= 所示文本 =
============================================================
看pytorch official tutorials的新收获（三）--分类损失计算

分类任务是CV里面最基本的一个task，自然离不开分类损失，一般我们看代码都会有两种写法，今天我就想清楚的搞懂一下：
第一种写法：

criterion = nn.CrossEntropy()
loss = criterion(output, target)

第二种写法：

output = F.log_softmax(x, dim=1)
 loss = F.nll_loss(output, target)

11 torch.nn.functional.log_softmax()

这个函数的全部是：
torch.nn.functional.log_softmax(input, dim=None, _stacklevel=3, dtype=None)
============================================================
= 数据 =

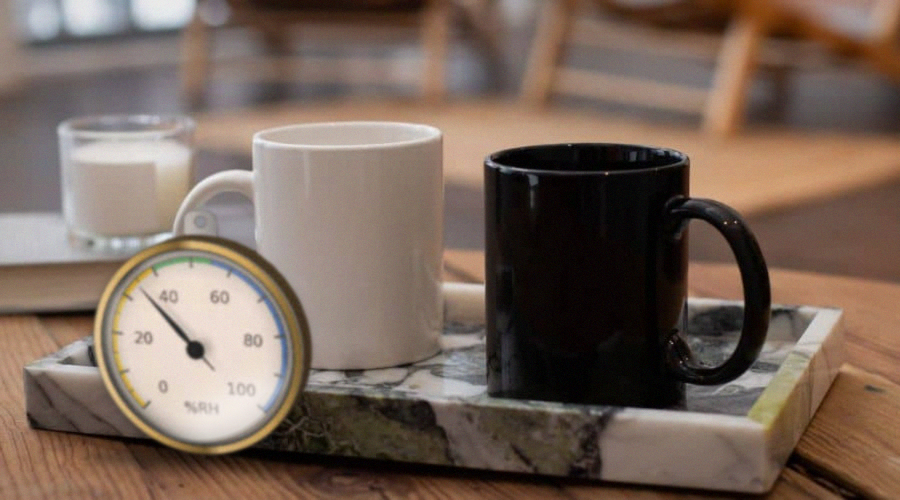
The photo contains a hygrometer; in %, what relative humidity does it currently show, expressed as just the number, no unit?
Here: 35
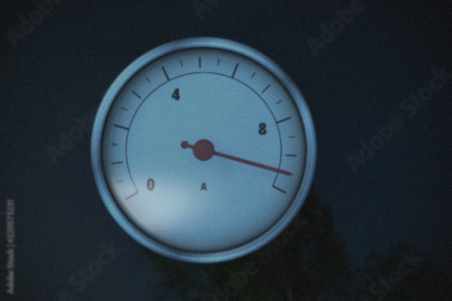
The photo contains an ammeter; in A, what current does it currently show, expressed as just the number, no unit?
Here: 9.5
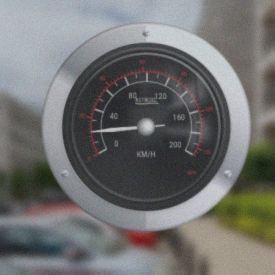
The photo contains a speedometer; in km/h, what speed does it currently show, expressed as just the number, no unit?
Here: 20
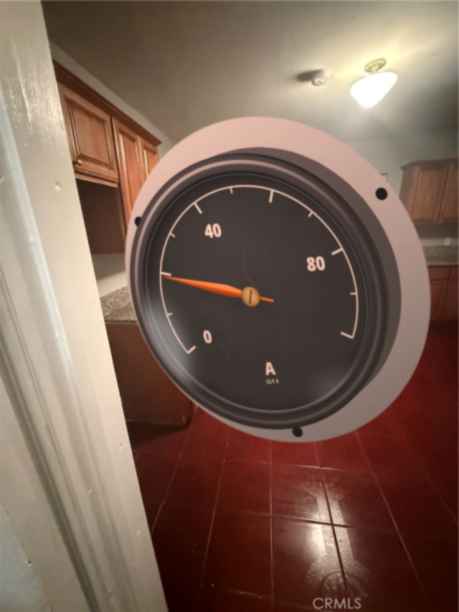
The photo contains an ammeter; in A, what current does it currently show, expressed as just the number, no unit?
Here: 20
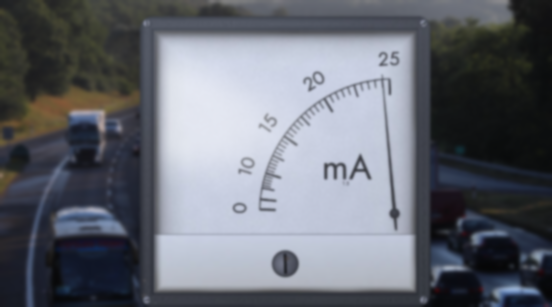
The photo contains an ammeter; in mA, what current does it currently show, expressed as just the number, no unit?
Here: 24.5
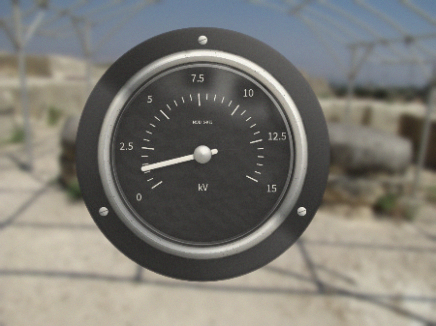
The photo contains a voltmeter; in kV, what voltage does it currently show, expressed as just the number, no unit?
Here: 1.25
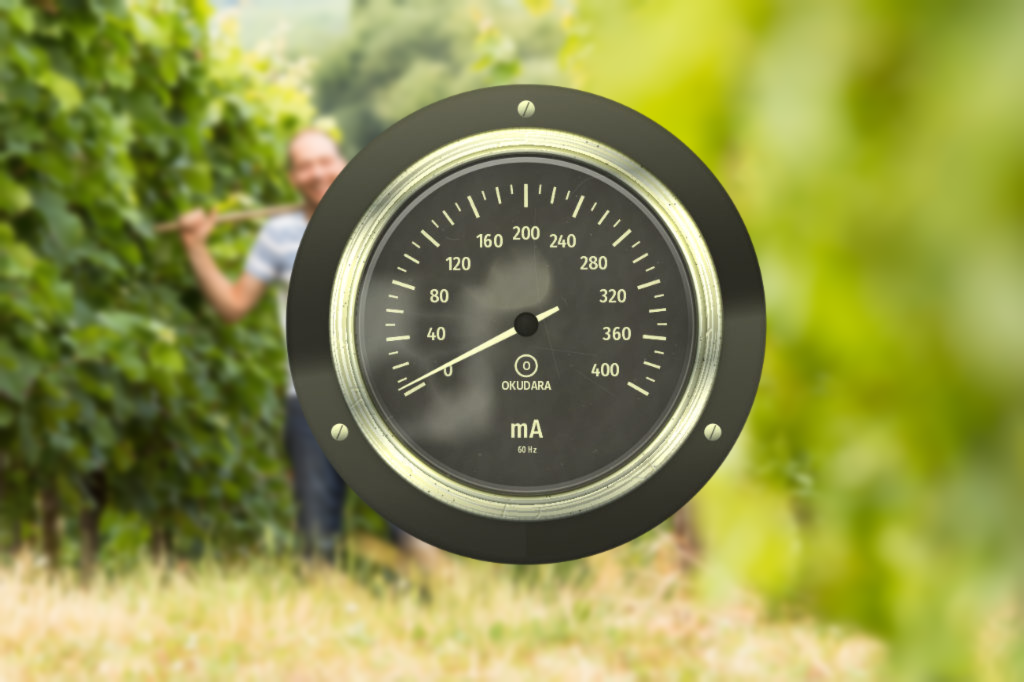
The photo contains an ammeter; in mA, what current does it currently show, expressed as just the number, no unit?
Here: 5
============================================================
= 任务 1 =
请照录关于PyTorch分类损失的文本中的一段，从“看pytorch official tutorials的新收获（三）--分类损失计算”开始，到“loss = criterion(output, target)”结束。
= 任务 2 =
把全部记录中的“photo”改为“image”，其余保持不变，重新写出这些记录，图片不要写入答复。
这些记录与该文本没有任何关联。

= 任务答复 1 =
看pytorch official tutorials的新收获（三）--分类损失计算

分类任务是CV里面最基本的一个task，自然离不开分类损失，一般我们看代码都会有两种写法，今天我就想清楚的搞懂一下：
第一种写法：

criterion = nn.CrossEntropy()
loss = criterion(output, target)

= 任务答复 2 =
The image contains a hygrometer; in %, what relative humidity does it currently show, expressed as just the number, no unit?
Here: 35
The image contains an ammeter; in A, what current does it currently show, expressed as just the number, no unit?
Here: 9.5
The image contains a speedometer; in km/h, what speed does it currently show, expressed as just the number, no unit?
Here: 20
The image contains an ammeter; in A, what current does it currently show, expressed as just the number, no unit?
Here: 20
The image contains an ammeter; in mA, what current does it currently show, expressed as just the number, no unit?
Here: 24.5
The image contains a voltmeter; in kV, what voltage does it currently show, expressed as just the number, no unit?
Here: 1.25
The image contains an ammeter; in mA, what current does it currently show, expressed as just the number, no unit?
Here: 5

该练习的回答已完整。